Workflow
- import preprocessing pipeline from Julia
- use it to train KNN
- get pre-trained KNN from Google storage
- use example title to get distances from both models
- merge results

In [1]:
import pandas as pd
import numpy as np
from google.cloud import storage
import joblib

#### Build random input

In [2]:
from vincentvanbot.data import get_data_locally

In [3]:
df = get_data_locally(10_000)
df.head(1)

Unnamed: 0,AUTHOR,BORN-DIED,TITLE,DATE,TECHNIQUE,LOCATION,URL,FORM,TYPE,SCHOOL,TIMEFRAME
0,"AACHEN, Hans von","(b. 1552, Köln, d. 1615, Praha)",Venus and Adonis,1574-88,"Oil on canvas, 68 x 95 cm","Fogg Art Museum, Harvard University, Cambridge",https://www.wga.hu/art/a/aachen/adonis.jpg,painting,mythological,German,1601-1650


In [4]:
# for example, let's use type and school as features
types = df['TYPE'].unique()
schools = df['SCHOOL'].unique()

In [5]:
cols = np.concatenate((types,schools))

In [6]:
rand_df = pd.DataFrame(np.zeros((10_000,36)),columns=cols)

In [7]:
def random_one(row):
    row.iloc[np.random.randint(0,len(types))] = 1
    row.iloc[np.random.randint(len(types),len(row))] = 1
    return row

In [8]:
rand_df = rand_df.apply(random_one, axis=1)

#### Train KNN

In [14]:
from sklearn.neighbors import NearestNeighbors

model_features = NearestNeighbors().fit(rand_df)
indexes_features = rand_df.index

In [23]:
from vincentvanbot.params import BUCKET_NAME

# download trained model
client = storage.Client().bucket(BUCKET_NAME)
local_name = 'model.joblib'
storage_location = f"predict/{local_name}"
blob = client.blob(storage_location)
blob.download_to_filename(local_name)
print(f"=> {local_name} downloaded from storage")
model_picture = joblib.load(local_name)

=> model.joblib downloaded from storage


In [13]:
local_name = 'train_indexes.joblib'
storage_location = f"predict/{local_name}"
blob = client.blob(storage_location)
blob.download_to_filename(local_name)
print(f"=> {local_name} downloaded from storage")
indexes_picture = joblib.load(local_name)
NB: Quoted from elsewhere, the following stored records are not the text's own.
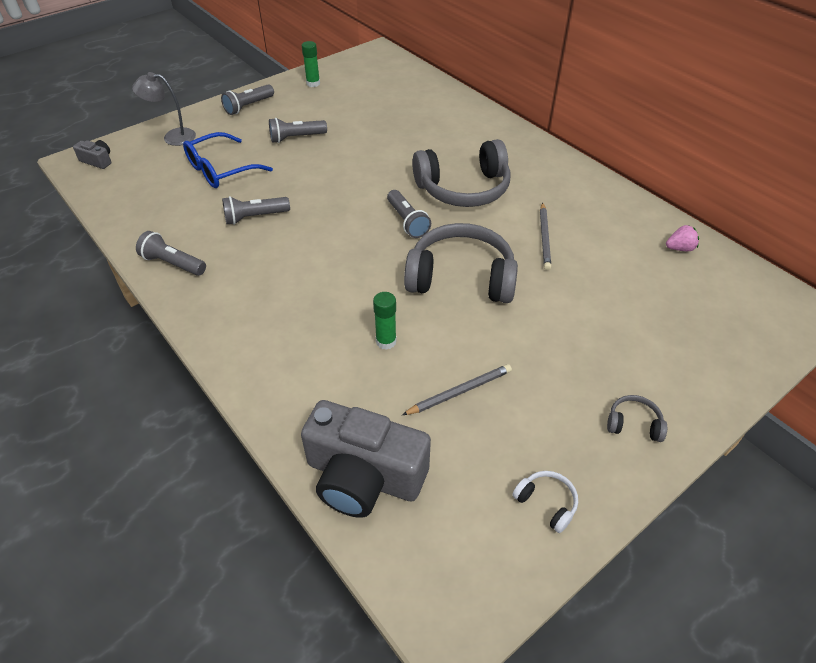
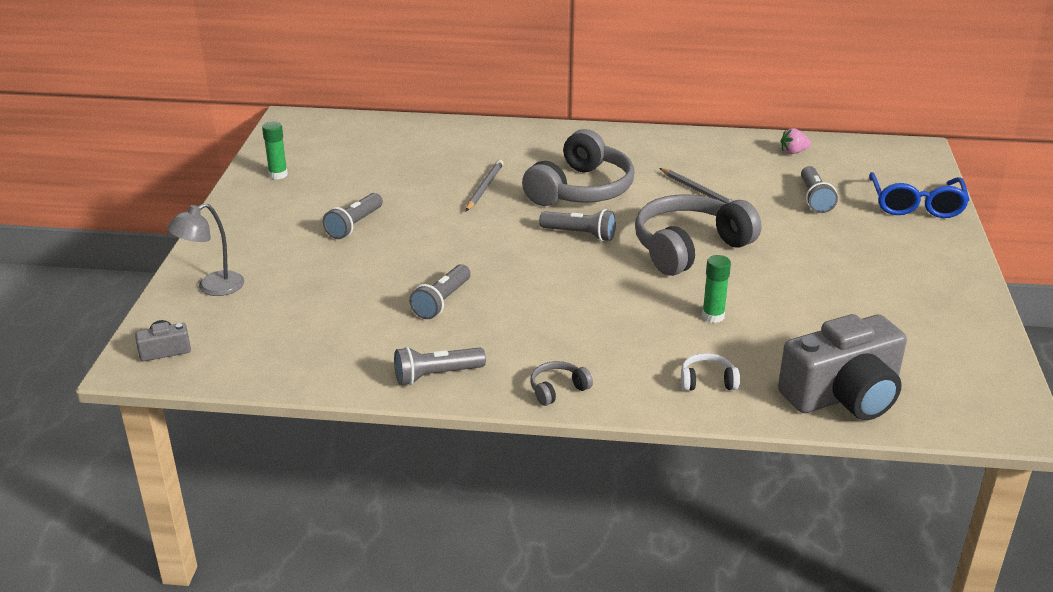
camera: 45 degrees left, 15 degrees down
blue glasses [183,132,273,188] -> blue glasses moved to [869,172,969,218]
grey flashlight [221,84,274,115] -> grey flashlight moved to [801,166,838,213]
grey pencil [402,364,512,415] -> grey pencil moved to [466,160,504,211]
white headphones [512,471,578,533] -> white headphones moved to [681,353,740,391]
grey headphones [607,395,667,442] -> grey headphones moved to [530,361,593,406]
pink strawberry [666,225,699,251] -> pink strawberry turned 135 degrees counterclockwise [781,128,811,154]

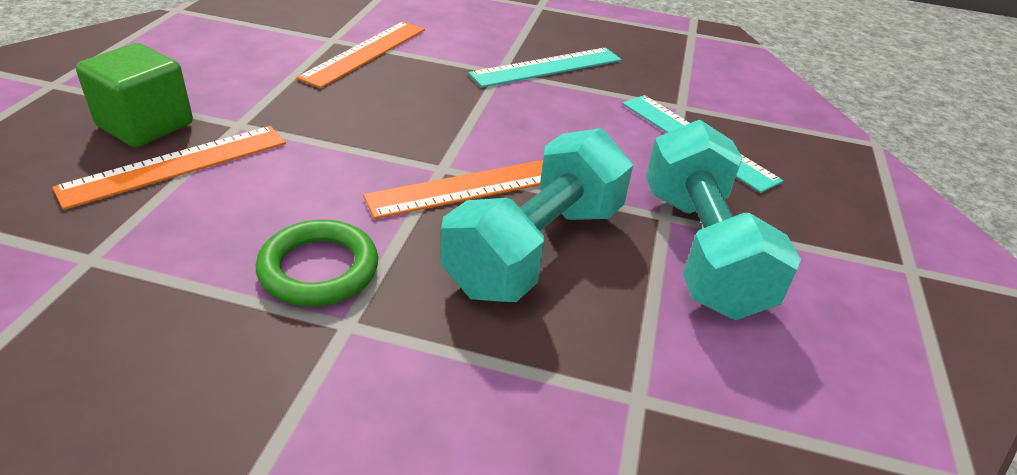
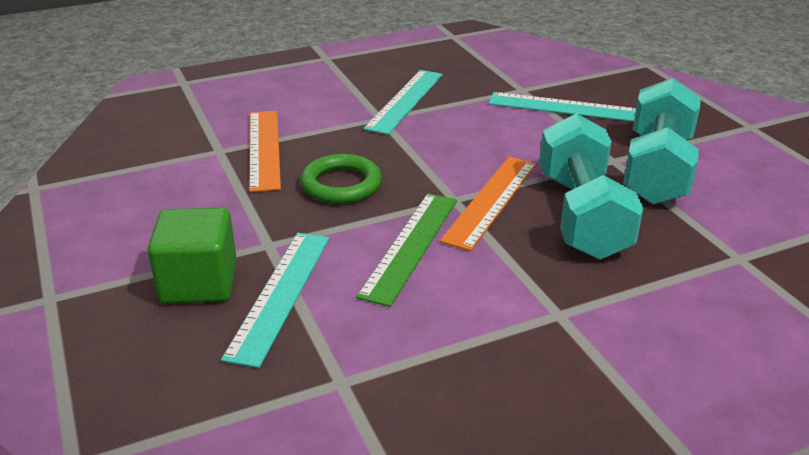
camera: 35 degrees left, 5 degrees down
orange ruler [52,126,286,210] -> turquoise ruler [221,233,329,368]
green ring [256,219,378,306] -> green ring moved to [300,154,382,204]
turquoise dumbbell [646,120,801,320] -> turquoise dumbbell turned 60 degrees clockwise [623,78,701,205]
none -> green ruler [356,193,457,307]

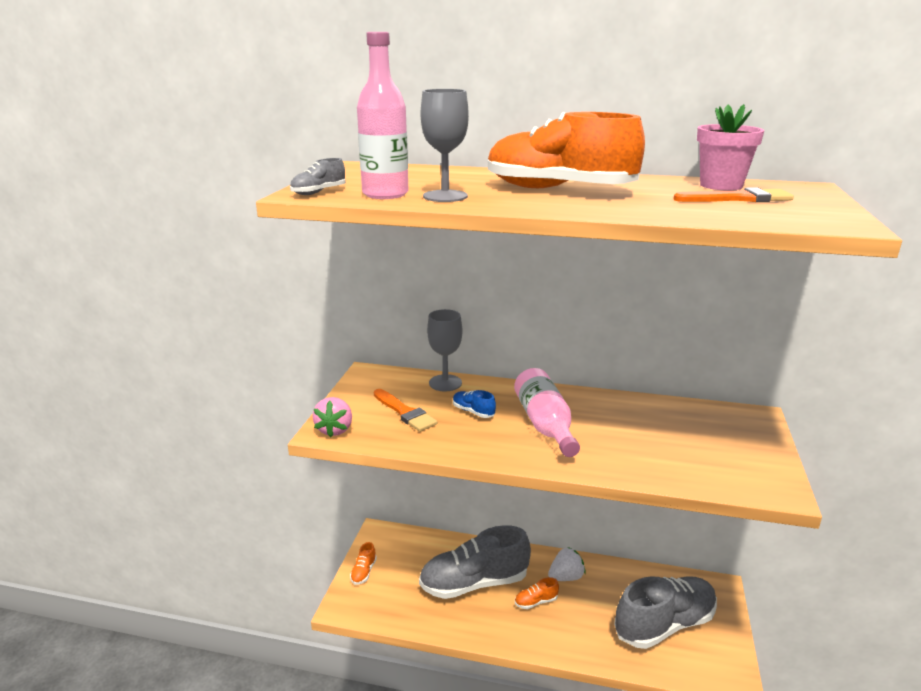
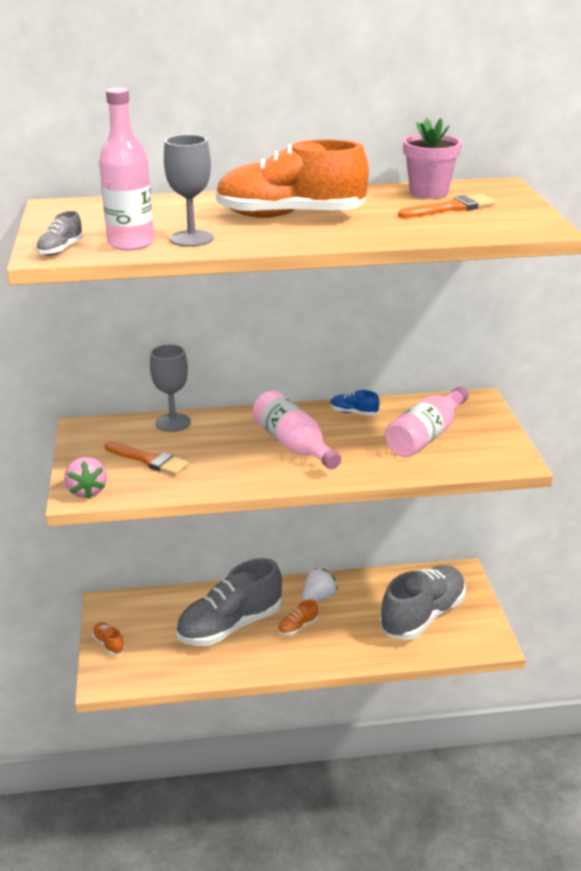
camera: 20 degrees left, 5 degrees up
orange shoe [350,542,377,585] -> orange shoe turned 150 degrees clockwise [92,623,125,655]
blue shoe [453,390,496,418] -> blue shoe moved to [330,390,379,416]
none -> pink bottle [385,386,469,457]

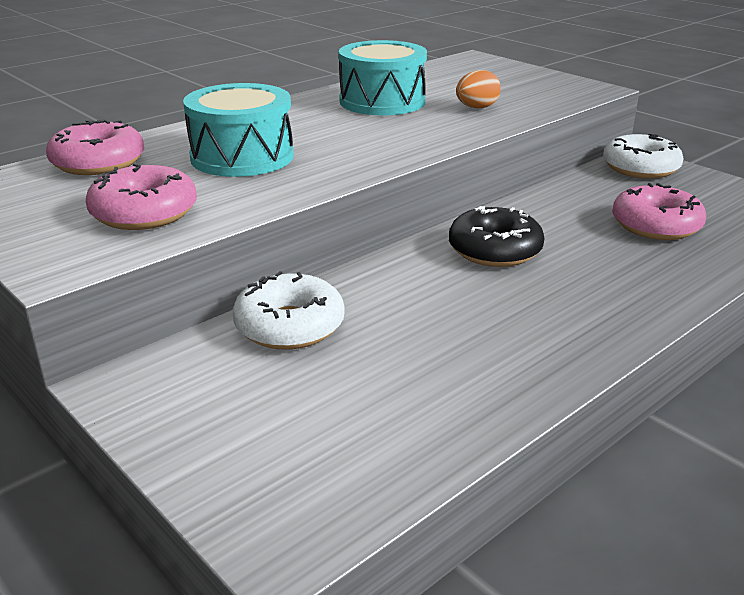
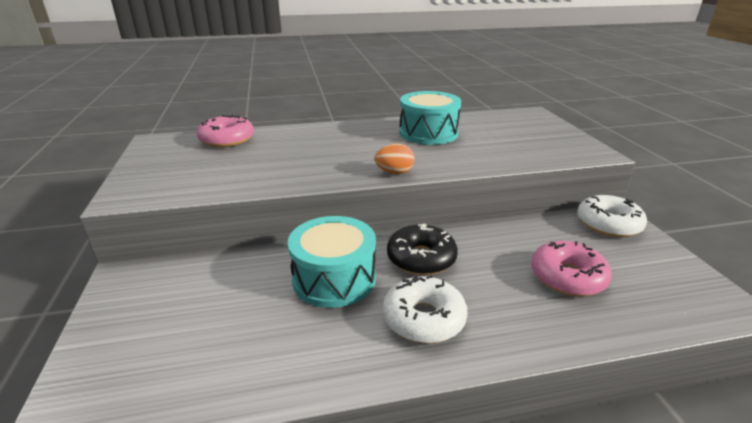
camera: 30 degrees right, 0 degrees up
pink donut [86,163,197,230] -> none
turquoise drum [183,83,294,177] -> turquoise drum moved to [288,216,376,308]
white donut [233,271,344,350] -> white donut moved to [383,275,468,343]
orange egg [456,70,501,108] -> orange egg moved to [375,144,415,174]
=> train_indexes.joblib downloaded from storage


In [15]:
# predict closest given the title
test_title = df.iloc[0]['TITLE']
test_title

'Venus and Adonis'

In [56]:
# get test input title
# there are several paintings with the same title. I'll take the first one for now.
test_index = df[df['TITLE']==test_title].iloc[0].name
user_input_preproc_features = rand_df.iloc[test_index].to_numpy().reshape(1,-1) # this should be replaced by the feature preprocessing pipeline

# get closest paintings index based on features
index_neighbors_features = model_features.kneighbors(user_input_preproc_features,n_neighbors=100)[1][0]
indexes_closest_features = [int(indexes_features[i]) for i in list(index_neighbors_features)]

# get closest paintings distance based on features
distance_neighbors_features = model_features.kneighbors(user_input_preproc_features,n_neighbors=100)[0][0]

In [57]:
# get preprocessed data for picture
from vincentvanbot.preprocessing.utils import preprocess_image
user_input_preproc_picture = preprocess_image('../raw_data/images/0.jpg')

# get closest paintings index based on picture
index_neighbors_picture = model_picture.kneighbors(user_input_preproc_picture,n_neighbors=100)[1][0]
indexes_closest_picture = [int(indexes_picture[i]) for i in list(index_neighbors_picture)]

# get closest paintings distance based on picture
distance_neighbors_picture = model_picture.kneighbors(user_input_preproc_picture,n_neighbors=100)[0][0]